**Document passage:**
○ ○ ○ ○

Jesus taught about the Kingdom of God mostly through parables. And those parables communicated invisible reality in terms of visible, sensate and dramatic images and metaphors. To him, the Kingdom was far too deep and rich a truth to entrust to rational abstract propositions. He chose pearls, dragnets, leaven, mustard seeds, virgins, children, slaves, hired workers, vineyards, and buried treasure over syllogisms, abstraction, systematics or dissertations. And his usage of such metaphors and images was not a “primitive” form of discourse, as if ancient Jews were not sophisticated enough to understand abstraction. In fact, at the time of the writing of the New Testament, Israel was competently immersed in the Hellenistic culture that dominated the Middle East with its heavily abstracted thinking. They could do abstraction. They chose not to.

○ ○ ○ ○

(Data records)
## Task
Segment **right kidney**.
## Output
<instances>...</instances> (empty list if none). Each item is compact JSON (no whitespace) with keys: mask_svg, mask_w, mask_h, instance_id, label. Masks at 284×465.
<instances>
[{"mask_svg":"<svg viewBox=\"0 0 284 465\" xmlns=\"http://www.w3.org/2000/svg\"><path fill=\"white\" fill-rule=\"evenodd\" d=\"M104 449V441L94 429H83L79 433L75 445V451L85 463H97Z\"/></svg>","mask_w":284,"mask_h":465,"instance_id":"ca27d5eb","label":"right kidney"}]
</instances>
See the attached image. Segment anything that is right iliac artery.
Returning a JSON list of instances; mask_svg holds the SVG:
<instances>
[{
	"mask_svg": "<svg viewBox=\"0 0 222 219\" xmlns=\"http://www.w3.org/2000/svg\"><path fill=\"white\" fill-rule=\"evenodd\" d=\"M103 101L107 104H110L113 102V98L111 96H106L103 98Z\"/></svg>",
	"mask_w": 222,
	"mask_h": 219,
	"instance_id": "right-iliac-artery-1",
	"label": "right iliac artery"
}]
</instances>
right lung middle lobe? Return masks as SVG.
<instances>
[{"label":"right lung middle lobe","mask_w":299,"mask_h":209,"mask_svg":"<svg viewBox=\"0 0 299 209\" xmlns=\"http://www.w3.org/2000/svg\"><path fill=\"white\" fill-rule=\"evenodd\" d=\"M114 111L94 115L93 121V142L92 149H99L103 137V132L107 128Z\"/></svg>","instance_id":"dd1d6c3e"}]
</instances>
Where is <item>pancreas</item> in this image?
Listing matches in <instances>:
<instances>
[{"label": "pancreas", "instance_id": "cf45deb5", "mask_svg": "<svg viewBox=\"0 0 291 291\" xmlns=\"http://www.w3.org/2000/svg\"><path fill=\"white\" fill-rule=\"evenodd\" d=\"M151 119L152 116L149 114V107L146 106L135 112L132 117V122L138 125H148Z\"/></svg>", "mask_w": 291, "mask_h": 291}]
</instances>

○ ○ ○ ○

**To-do list:**
A - In the passage on Jesus's parables, change "leaven" to "yeast" and write out the text starting with "Jesus taught about" and going on through "chose not to.".
B - In the passage on Jesus's parables, what culture was Israel immersed in when the New Testament was written?
C - Proceed with the passage on Jesus's parables, picking up after its last sentence.

**Response list:**
A -
Jesus taught about the Kingdom of God mostly through parables. And those parables communicated invisible reality in terms of visible, sensate and dramatic images and metaphors. To him, the Kingdom was far too deep and rich a truth to entrust to rational abstract propositions. He chose pearls, dragnets, yeast, mustard seeds, virgins, children, slaves, hired workers, vineyards, and buried treasure over syllogisms, abstraction, systematics or dissertations. And his usage of such metaphors and images was not a “primitive” form of discourse, as if ancient Jews were not sophisticated enough to understand abstraction. In fact, at the time of the writing of the New Testament, Israel was competently immersed in the Hellenistic culture that dominated the Middle East with its heavily abstracted thinking. They could do abstraction. They chose not to.

B - The Hellenistic culture that dominated the Middle East.

C -
It would be more accurate to suggest the other way around, that indeed, stories and parables may be superior means of conveying theological truth than propositional logic or theological abstraction. As scholar N.T. Wright suggests, “it would be clearly quite wrong to see these stories as mere illustrations of truths that could in principle have been articulated in a purer, more abstract form.” 1 He reminds us that theological terms like “monotheism” “are late constructs, convenient shorthands for sentences with verbs in them [narrative], and that sentences with verbs in them are the real stuff of theology, not mere childish expressions of a ‘purer’ abstract truth.”2 Wright concludes that storytelling is in fact the way theology was done in both Testaments: “If Jesus or the evangelists tell stories, this does not mean that they are leaving history or theology out of the equation and doing something else, instead… [T]his is how Israel’s theology…found characteristic expression, we should not be surprised if Christian theology, at least in its early forms, turns out to be similar.”3
Brad Young, who has written in-depth on the Jewishness of Jesus’ theology, reminds us that our Western view of theology as a discipline is more philosophical than Jesus’ own Eastern culture within which he taught. “As Christians, we study God and systematize belief. The Eastern mind tends to view God through the emotions of human personality and individual experience. God is viewed through the lens of metaphors and parables of real life which make the abstract concepts more concrete.”4 Our Western bias toward rational discourse can too easily blind us to the biblical power of story and word pictures to embody truth.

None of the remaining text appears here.